## WHAT TO DO
1. In the array indexing thread, which two types did the earliest C reference manual have, and what sizes were they?
2. From the array indexing thread, extract the stretch from "Due to this" through "int (16 bits).".

## EXCERPT TO READ
____________

Array indexing

M

Malcolm

Keith Thompson said:
Malcolm said:
Keith Thompson said:
To overcome this,
is an implementation allowed to cast array indexes to long long?

(This, of course, is why the "best" type for array indexing is
generally size_t, or a signed variant of size_t: size_t can [and
should] be "unsigned long long" on implementations with memory
sizes exceeding UINT_MAX.)

If there is a problem using an integer to index an array, in this
case that array sizes can go beyond the range, then really the
implementation needs to be fixed, or the standard.

You said "integer". Did you mean "int"?
Due to this size_t nonsense integers are no longer ints, which is
the heart of the problem.

I don't see that it's a problem.

If you want a language in which "int" is the only integer type,
C is not that language, and I don't believe it ever has been.
The earliest C reference manual I can find, which predates K&R1,
has both char (8 bits) and int (16 bits).
char is for character data. Admittedly it has been overloaded to represent
bytes for where you need direct control of bits in memory, which was a
mistake.
short and long are concessions to machine efficiency, relucantly allowed and
only for special use. Rarely you need integers of a special length.
size_t is an integer designed bya committee, an interloper which has the
capaicty to severely damage our language.
Once again, the term "integer" refers to a number of distinct types:
(signed|unsigned|plain) char, (signed|unsigned) (short|int|long|long
long),
and zero or more extended types. size_t is merely an alias for one of
them. That's just not going to change. If you dislike it, that's
certainly your right (though I'm at a loss to understand why you think
it's a problem), but it's how the language works.
Integer means either int , which is an abbreviation, or a number which is a
whole number of units, or a number which for physical reasons can only be a
whole number of units. int is the normal integer types, the other types are
for special purposes.
Or was, until it was decide to use size_t as an array index.
Perhaps you'd prefer B or BCPL?

You're free to use a different language that meets your needs if you
can find one, or design and implement one, or get someone else to do
so, if you're technically and/or financially able. The result is
likely to be something that *I* wouldn't want to use, but that's
perfectly fine.
If you've got problems knocking up a little language as an experiment I
recommend my book "MiniBasic, how to write a script interpreter". Minibasic
simply has numbers, implemeted as doubles, and strings. However it isn't
meant to be efficient.
But if you're going to post here, I suggest that keeping the
distinction between "int" and "integer" clear is going to make
communication much easier.
Language isn't like that.

____________

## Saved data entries
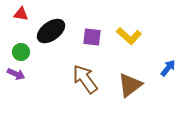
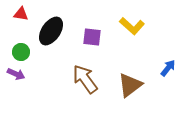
black ellipse: rotated 20 degrees counterclockwise
yellow L-shape: moved 3 px right, 10 px up
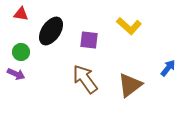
yellow L-shape: moved 3 px left
purple square: moved 3 px left, 3 px down
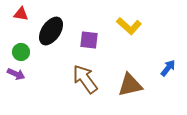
brown triangle: rotated 24 degrees clockwise
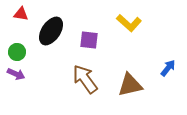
yellow L-shape: moved 3 px up
green circle: moved 4 px left
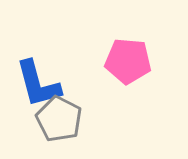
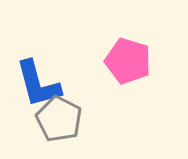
pink pentagon: rotated 12 degrees clockwise
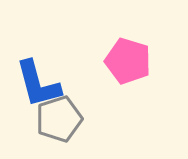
gray pentagon: rotated 27 degrees clockwise
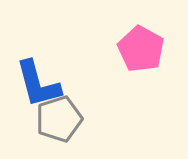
pink pentagon: moved 13 px right, 12 px up; rotated 12 degrees clockwise
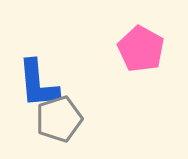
blue L-shape: rotated 10 degrees clockwise
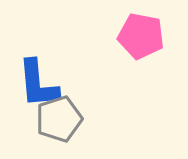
pink pentagon: moved 13 px up; rotated 18 degrees counterclockwise
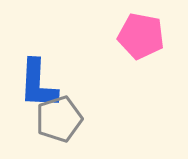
blue L-shape: rotated 8 degrees clockwise
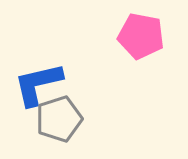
blue L-shape: rotated 74 degrees clockwise
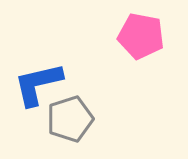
gray pentagon: moved 11 px right
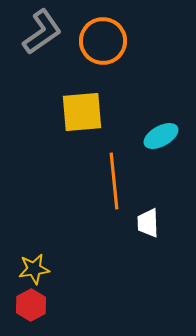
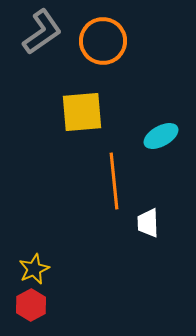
yellow star: rotated 16 degrees counterclockwise
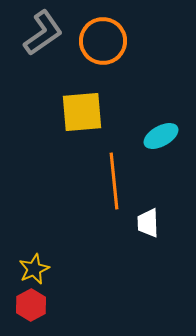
gray L-shape: moved 1 px right, 1 px down
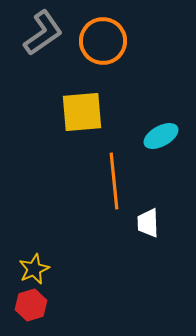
red hexagon: rotated 12 degrees clockwise
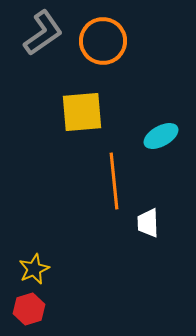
red hexagon: moved 2 px left, 4 px down
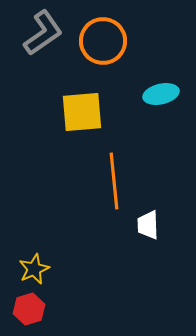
cyan ellipse: moved 42 px up; rotated 16 degrees clockwise
white trapezoid: moved 2 px down
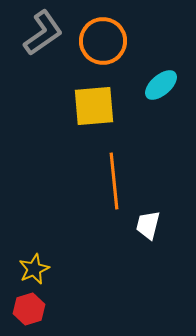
cyan ellipse: moved 9 px up; rotated 28 degrees counterclockwise
yellow square: moved 12 px right, 6 px up
white trapezoid: rotated 16 degrees clockwise
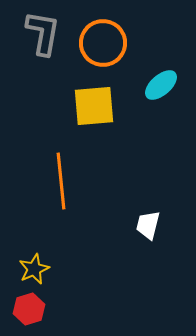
gray L-shape: rotated 45 degrees counterclockwise
orange circle: moved 2 px down
orange line: moved 53 px left
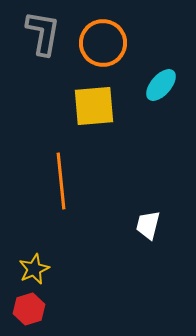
cyan ellipse: rotated 8 degrees counterclockwise
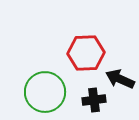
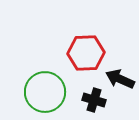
black cross: rotated 25 degrees clockwise
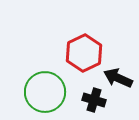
red hexagon: moved 2 px left; rotated 24 degrees counterclockwise
black arrow: moved 2 px left, 1 px up
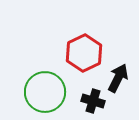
black arrow: rotated 92 degrees clockwise
black cross: moved 1 px left, 1 px down
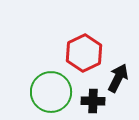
green circle: moved 6 px right
black cross: rotated 15 degrees counterclockwise
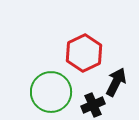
black arrow: moved 2 px left, 4 px down
black cross: moved 4 px down; rotated 25 degrees counterclockwise
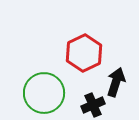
black arrow: rotated 8 degrees counterclockwise
green circle: moved 7 px left, 1 px down
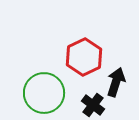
red hexagon: moved 4 px down
black cross: rotated 30 degrees counterclockwise
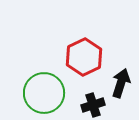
black arrow: moved 5 px right, 1 px down
black cross: rotated 35 degrees clockwise
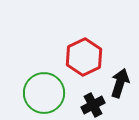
black arrow: moved 1 px left
black cross: rotated 10 degrees counterclockwise
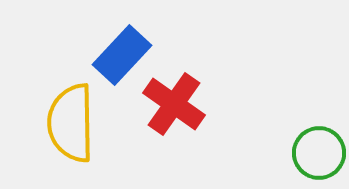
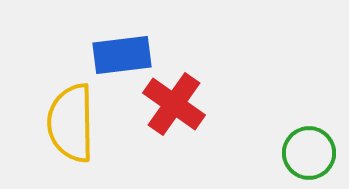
blue rectangle: rotated 40 degrees clockwise
green circle: moved 10 px left
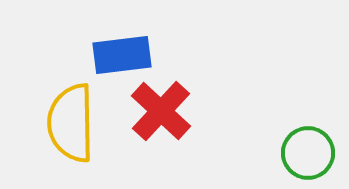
red cross: moved 13 px left, 7 px down; rotated 8 degrees clockwise
green circle: moved 1 px left
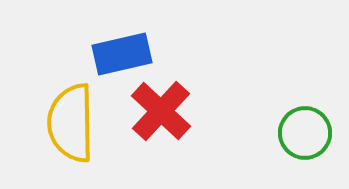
blue rectangle: moved 1 px up; rotated 6 degrees counterclockwise
green circle: moved 3 px left, 20 px up
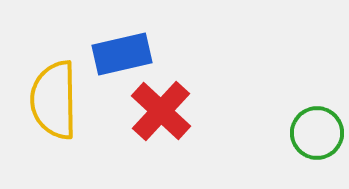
yellow semicircle: moved 17 px left, 23 px up
green circle: moved 12 px right
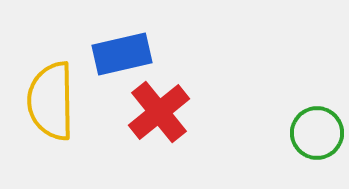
yellow semicircle: moved 3 px left, 1 px down
red cross: moved 2 px left, 1 px down; rotated 8 degrees clockwise
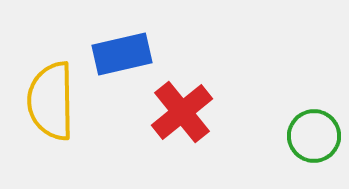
red cross: moved 23 px right
green circle: moved 3 px left, 3 px down
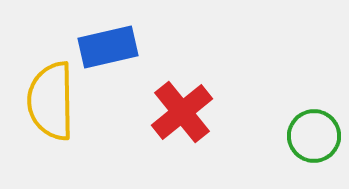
blue rectangle: moved 14 px left, 7 px up
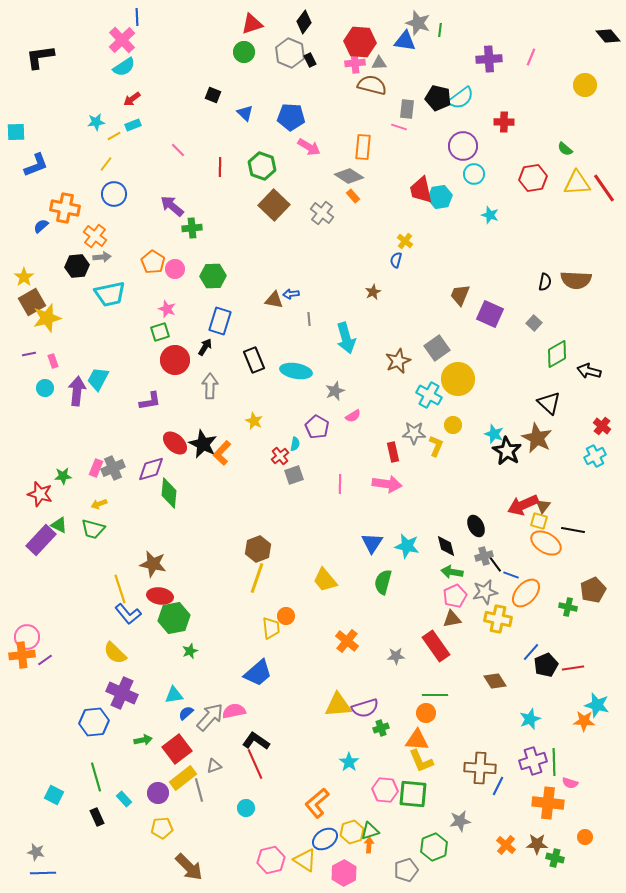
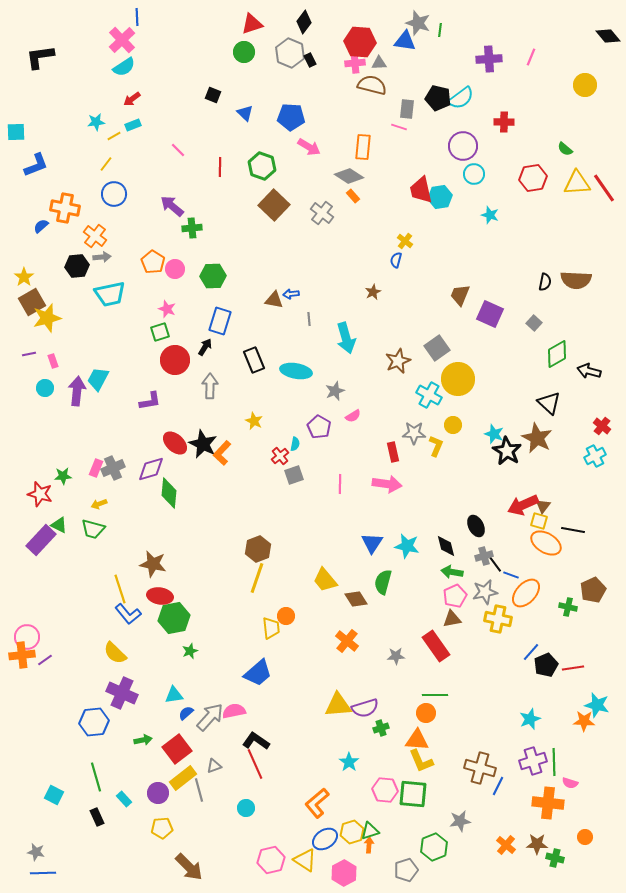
purple pentagon at (317, 427): moved 2 px right
brown diamond at (495, 681): moved 139 px left, 82 px up
brown cross at (480, 768): rotated 12 degrees clockwise
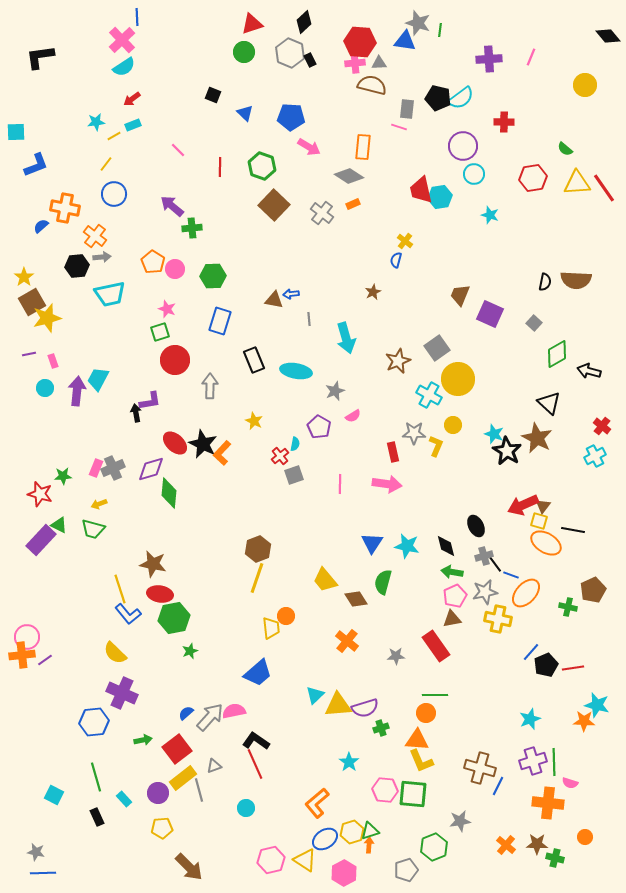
black diamond at (304, 22): rotated 10 degrees clockwise
orange rectangle at (353, 196): moved 8 px down; rotated 72 degrees counterclockwise
black arrow at (205, 347): moved 69 px left, 66 px down; rotated 42 degrees counterclockwise
red ellipse at (160, 596): moved 2 px up
cyan triangle at (174, 695): moved 141 px right; rotated 36 degrees counterclockwise
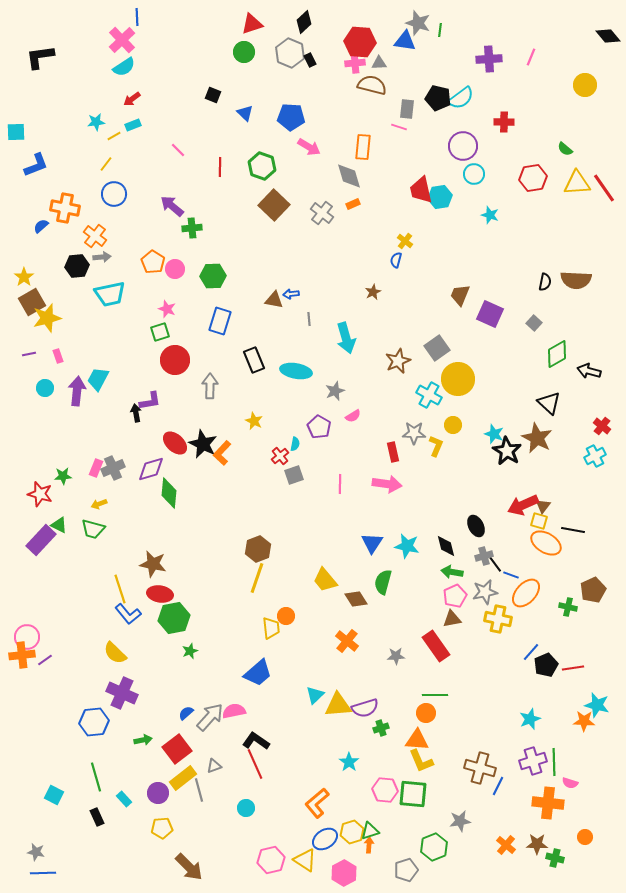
gray diamond at (349, 176): rotated 40 degrees clockwise
pink rectangle at (53, 361): moved 5 px right, 5 px up
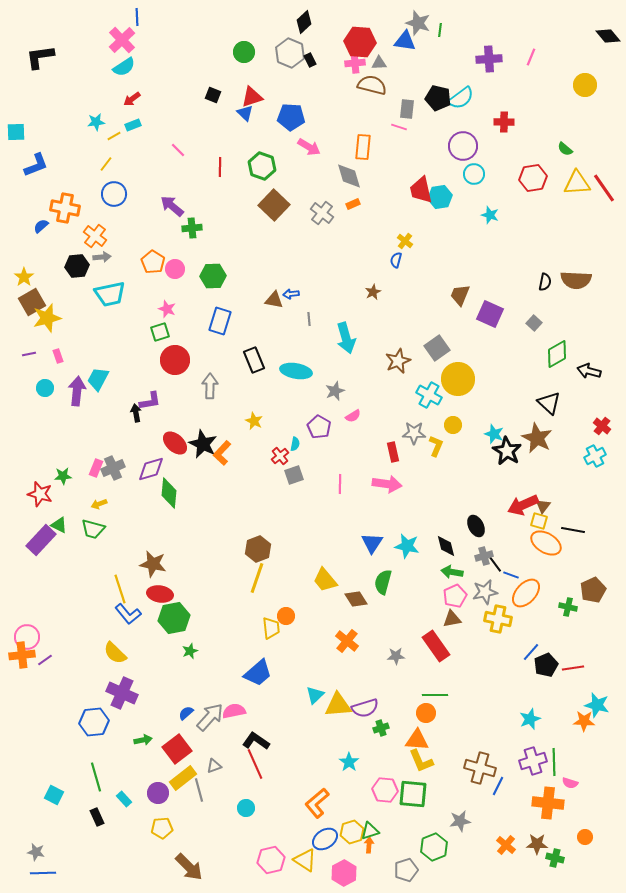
red triangle at (252, 24): moved 73 px down
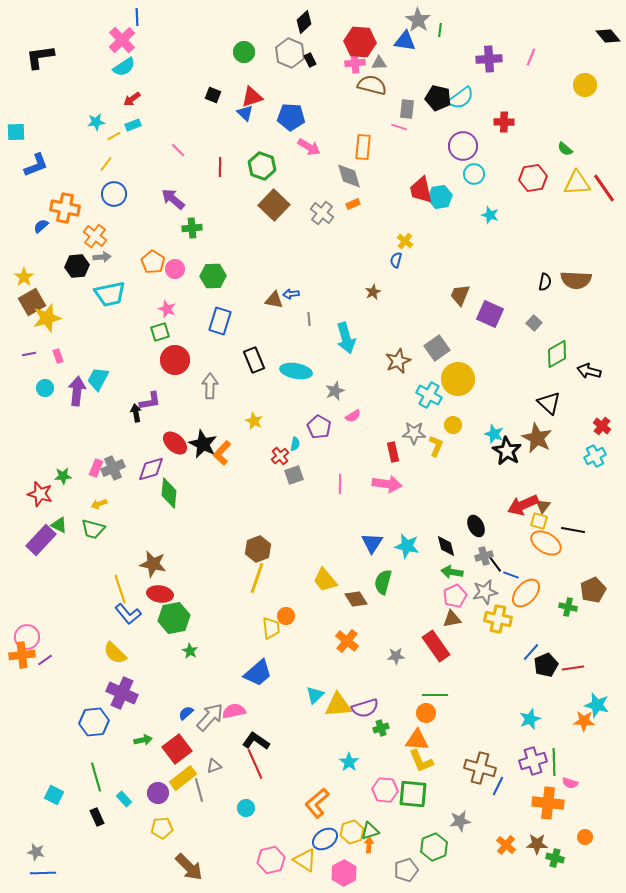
gray star at (418, 23): moved 3 px up; rotated 15 degrees clockwise
purple arrow at (172, 206): moved 1 px right, 7 px up
green star at (190, 651): rotated 21 degrees counterclockwise
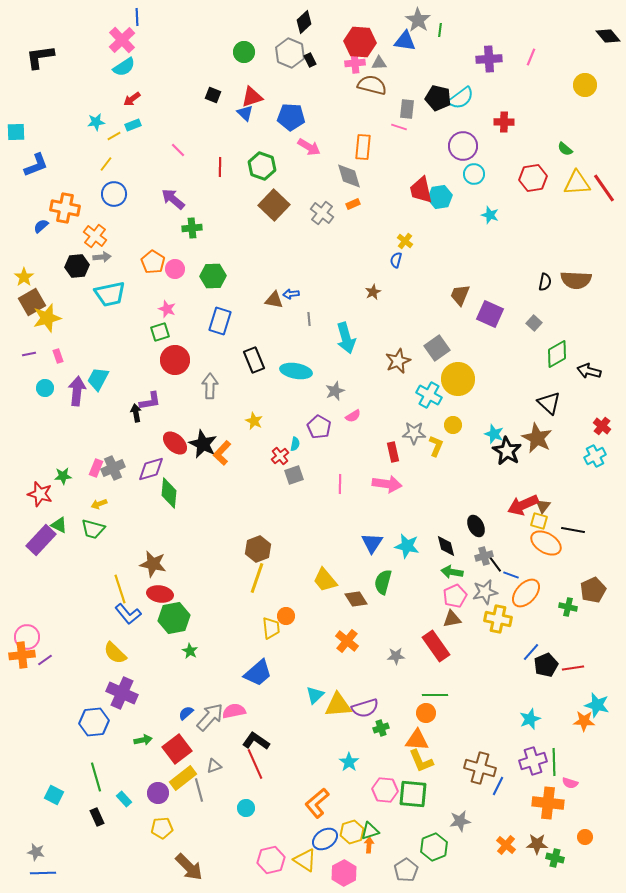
gray pentagon at (406, 870): rotated 15 degrees counterclockwise
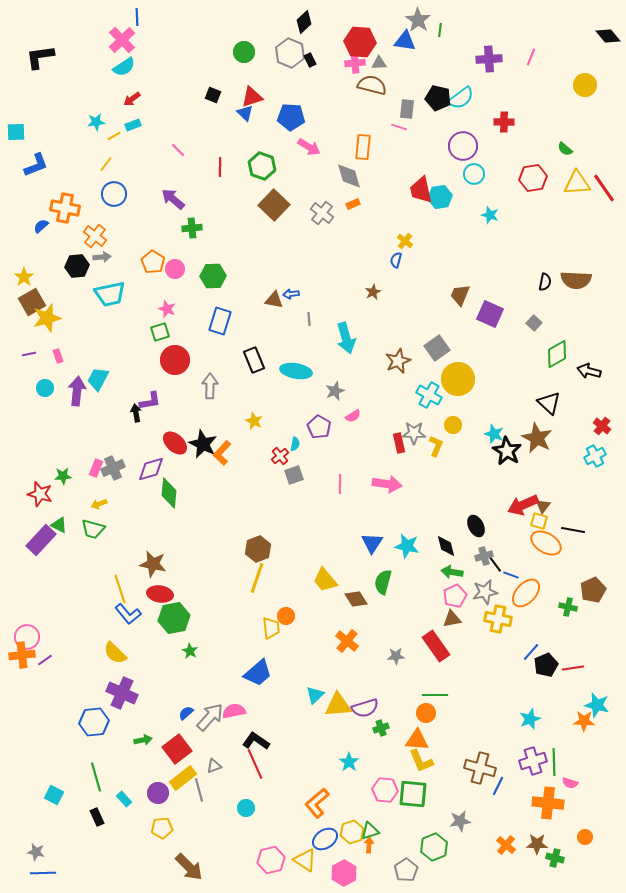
red rectangle at (393, 452): moved 6 px right, 9 px up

____________

## RESULTS BY TASK
1. char (8 bits) and int (16 bits).

2.
Due to this size_t nonsense integers are no longer ints, which is
the heart of the problem.

I don't see that it's a problem.

If you want a language in which "int" is the only integer type,
C is not that language, and I don't believe it ever has been.
The earliest C reference manual I can find, which predates K&R1,
has both char (8 bits) and int (16 bits).